Some of these youth who were aging out reached out to the only person they knew who would have contact information for their families, their social workers. One respondent, Jamie, recalls her interaction with her social worker when she was two days from 18, “I tried to get their address or phone number from that bitch who was my social worker… but that dumb bitch said it was not in my best interest to give it to me. What she doesn’t know is that she fucked me over, I have no way of getting the number now.

I have called her office and left voicemails and she never calls back”. These youth all tell a similar story of wanting one thing, their family back. They all want a family to love them, or a family to call when they have had a bad day.

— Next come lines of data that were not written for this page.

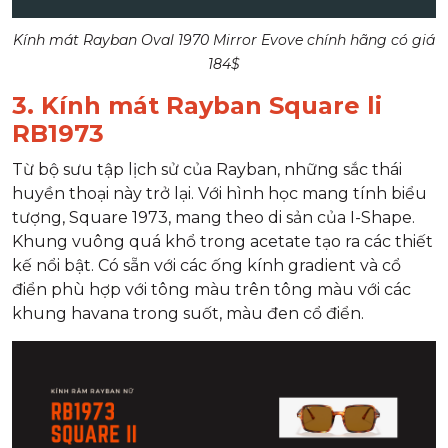
Kính mát Rayban Oval 1970 Mirror Evove chính hãng có giá
184$
3. Kính mát Rayban Square li
RB1973
Từ bộ sưu tập lịch sử của Rayban, những sắc thái
huyền thoại này trở lại. Với hình học mang tính biểu
tượng, Square 1973, mang theo di sản của I-Shape.
Khung vuông quá khổ trong acetate tạo ra các thiết
kế nổi bật. Có sẵn với các ống kính gradient và cổ
điển phù hợp với tông màu trên tông màu với các
khung havana trong suốt, màu đen cổ điển.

Billy said “if I could give everything back, like every gift I was ever given, every paycheck lever earned, and at the end I would have my mom back in my life I would do it in a heartbeat. But you remember, my mom got arrested for drugs because of me, she don’t want to talk to me anymore. In Billy’s case he would have given anything up, just to lessen the pain he feels for not having her in his life. Billy was taking the blame for his mother’s drug problem. His desire and need for a family and the love of a mother was so intense that he would do anything to just be able to talk to her again. These youth all seemed to just roll with whatever life was throwing their way and just continuing to survive the best that they can. The youth feel intense pain that we don’t always see but it is there. Social workers may not see the pain that these youth are facing.

As most of the social workers only see the children they work with once a month. And even when they do see the youth, it’s not as if the youth are being honest with them, the youth will minimize the pain they feel to their social workers, foster parents, and just about everyone else. They are so used to just keeping everything that is bad and ugly to themselves, that when someone asks them about it they aren’t honest about the way they are feeling. These youth are often then pushed aside in the work load because they are doing fine and others may not be doing fine.